Matthew Bailey with SiteLogic opened up the session on the intersection between usability and SEO. He reminded us that usability and SEO are two sides of the same coin: driving traffic to the site and getting them to do what you want them do. Basically, if they can’t find it, it’s not there (whether in search results or on the site). Bailey then outlined the various types of searchers, including the sharpshooter (specific), shotgun (general) and artillery search (high intensity, thorough). He encourages you to design a site for all user types. He advises designers to be careful when giving options, to maximize distinction, but minimize regret. He also recommends against using the terms products & services, as nobody searches on those terms (which I mostly agree with). Bailey then touched on the concept of taxonomy, which breaks down into three elements: hierarchal structure (weighting), classification (organizing) and grouping (clustering). For example, he used Wine.com’s structure based on almost all primary classifications and groupings (color, region, vineyard, price, rating, meal pairing, etc.). He then visited winerack.com, which fouled out on a variety of criteria: color contrast, AdWords, etc.
In terms of recommendations, Bailey advised designers to utilize established hierarchy of categories and customer-based navigation using relevant keywords. He highlighted bad ideas like rollover navigation (instead of breadcrumbs) and separating content in navigation, but having all links go to the same page (ecommerce example). On ThinkGeek.com, the navigation is incorporated in the main content area, along with sub-text explaining what you can expect to find in each section. He revisited wine.com and their use of color to define sections of the site. The next example he used was John Deere’s product copy, which used to be fluffy and is now benefit-oriented. Transitioning to landing pages, Bailey highlights an example of Target’s PPC ad for a search on hiking trail led visitors to an asparagus juicer. Bailey provided a fundamental rule we should all follow to maximize usability and visibility: call products what they are! (i.e. Boudreaux’s Butt Paste at BabyCenter vs. Dog Fizzix). On the architecture front, Bailey highlighted the Breckenridge Colorado site (uniform page titles, undifferentiated architecture, low contrast navigation, etc.). Alternatively, Rapid City South Dakota effectively uses contrast and font sizing to differentiate navigation. He reminded us that users want to fell smart, feel a sense of accomplishment, reduce stress, confirmation and reassurance (in fact, users consider compliments online more powerful than in person). For bonus points, he recommends ensuring your contact form is internationally friendly.
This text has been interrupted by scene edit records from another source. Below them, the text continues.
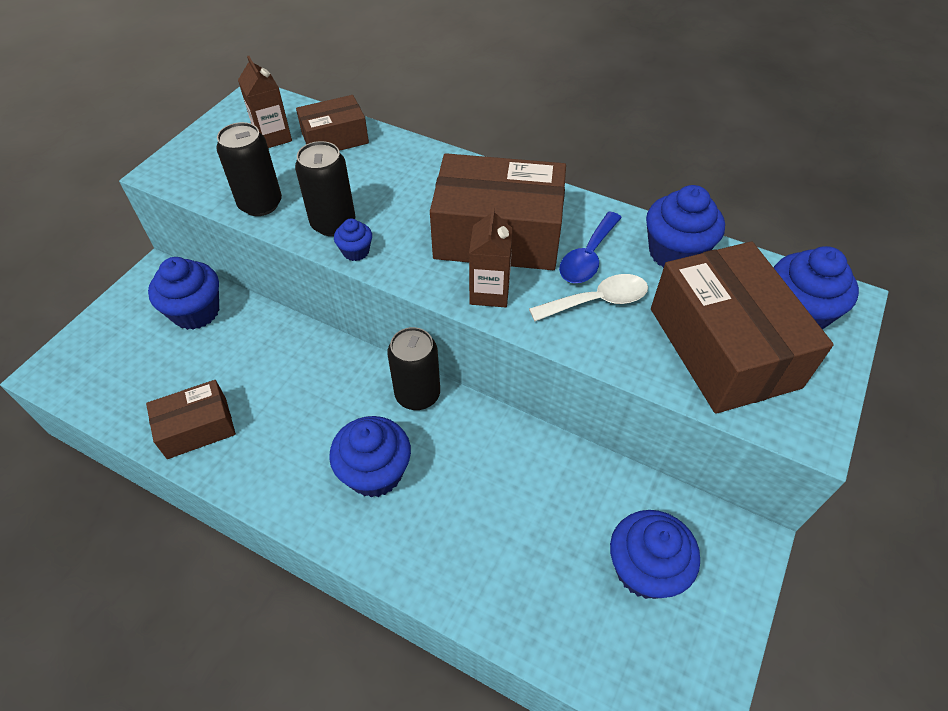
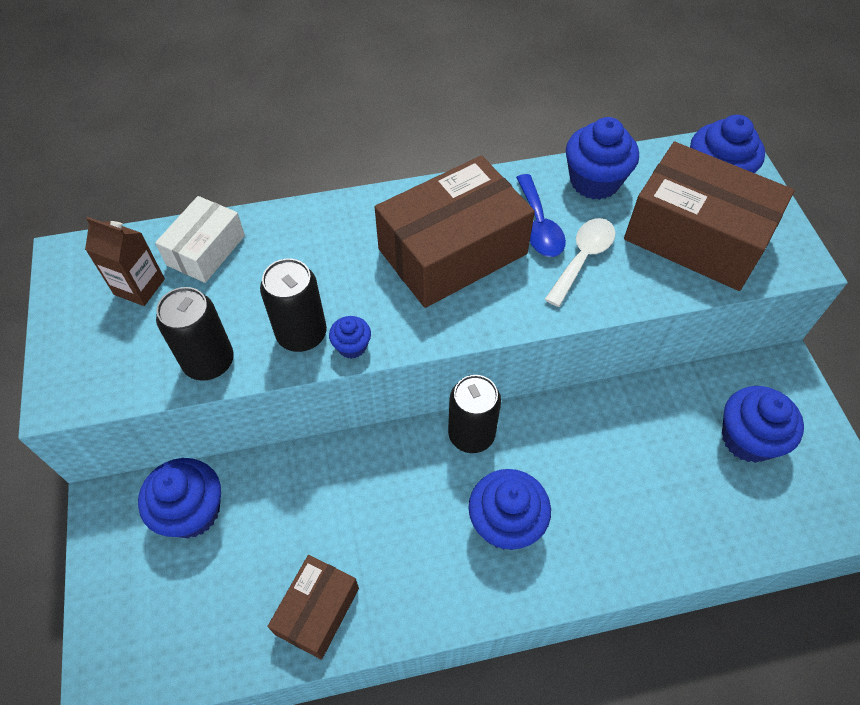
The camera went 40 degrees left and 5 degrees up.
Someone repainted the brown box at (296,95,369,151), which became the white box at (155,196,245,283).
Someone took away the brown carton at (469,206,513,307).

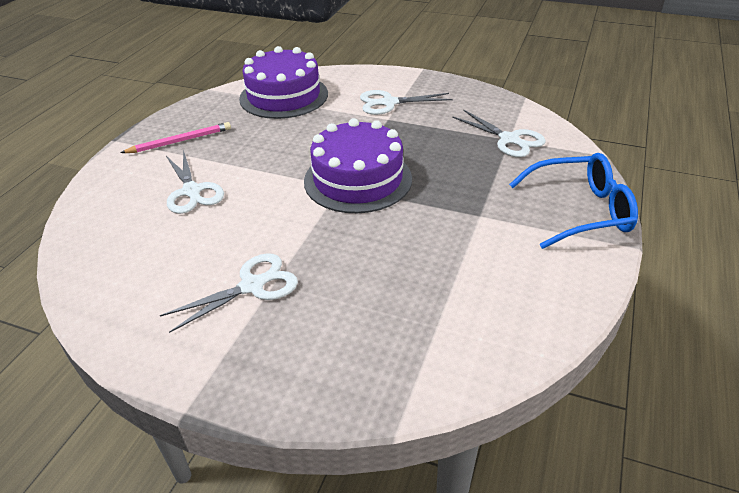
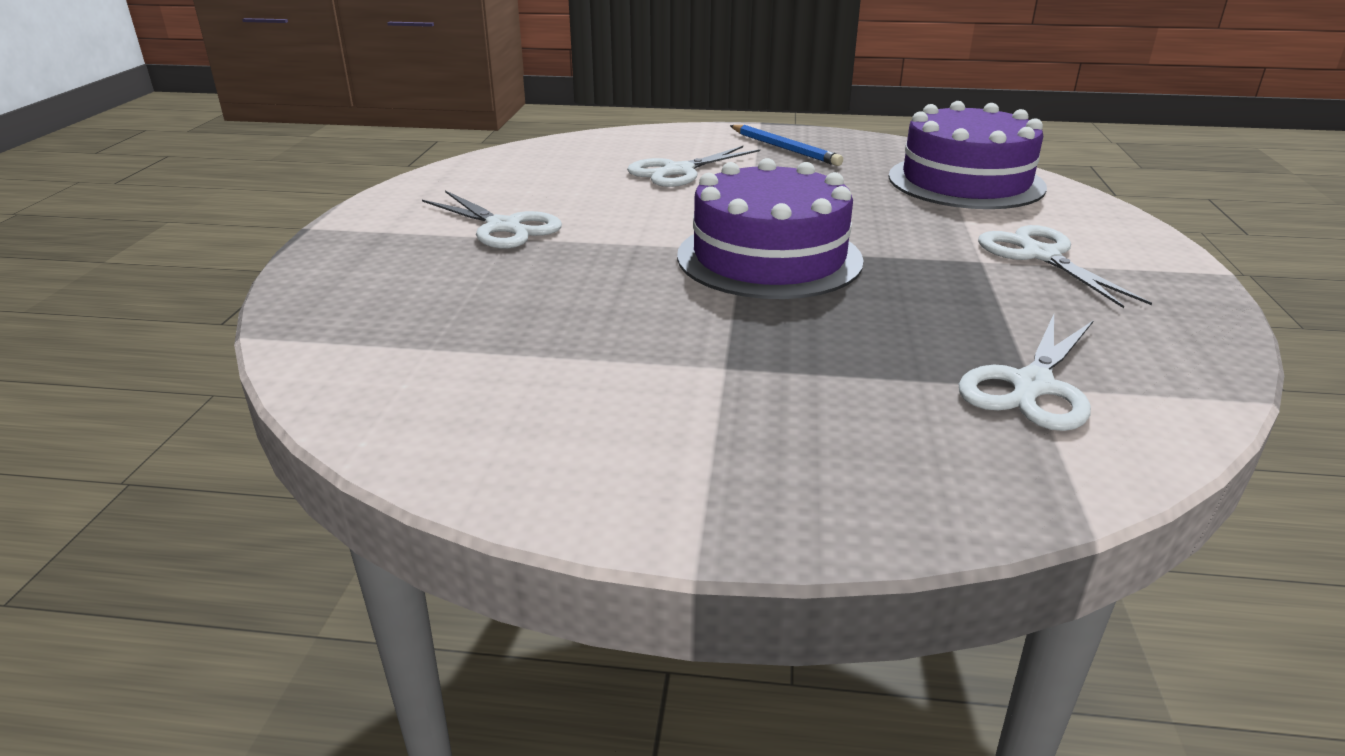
The camera went 75 degrees right and 10 degrees down.
Someone repainted the pink pencil at (121,122,231,153), which became the blue pencil at (730,125,843,166).
Someone took away the blue glasses at (509,153,638,249).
Usability guru Jakob Nielsen reminds us that a site designed with usability in mind can increase conversions by 135 percent. To anchor the session, Kathleen Fealy with KF Multimedia provided specific tips and techniques to effectively integrate usability & SEO. She reminded us of the usability fundamentals, including strong architecture, navigation, site search, content, calls to action and site maps. Fealy also recommended developing a plan of action, including: goals, user profiles, tasks, technology constraints, branding guidelines, success factors and known roadblocks. User-centered design is also a key factor in the process, and involves asking questions like who they are, what motivates and how do they navigate a site. Usability testing, ideally conducted before site, helps validate overall architecture, navigation, design and messaging. If budget or timeline restricts ability to host full usability engagement, utilize surveys, and informal user feedback. It can be helpful to develop personas (usually 3 to 5) based on target audiences as reference for design team. Fealy cautions us that words to not equate to action, when hosting focus groups and evaluating feedback. To help address this issue, she recommends card sorts, which aid in classifying and grouping information. She also covered PET: persuasion, emotion and trust, which differentiates between what users will do vs. what they can do. To maximize conversions, it’s critical to be persuasive, appeal to emotion and build trust. As such, Fealy recommends creating content that drive emotion, provide narrative stories and build credibility, all while incorporating target keywords. She ended the presentation by recommending resources like Usability.gov and SEMPO Institute. Overall, an informative and entertaining presentation by Bailey, and some additional background supporting information from Fealy.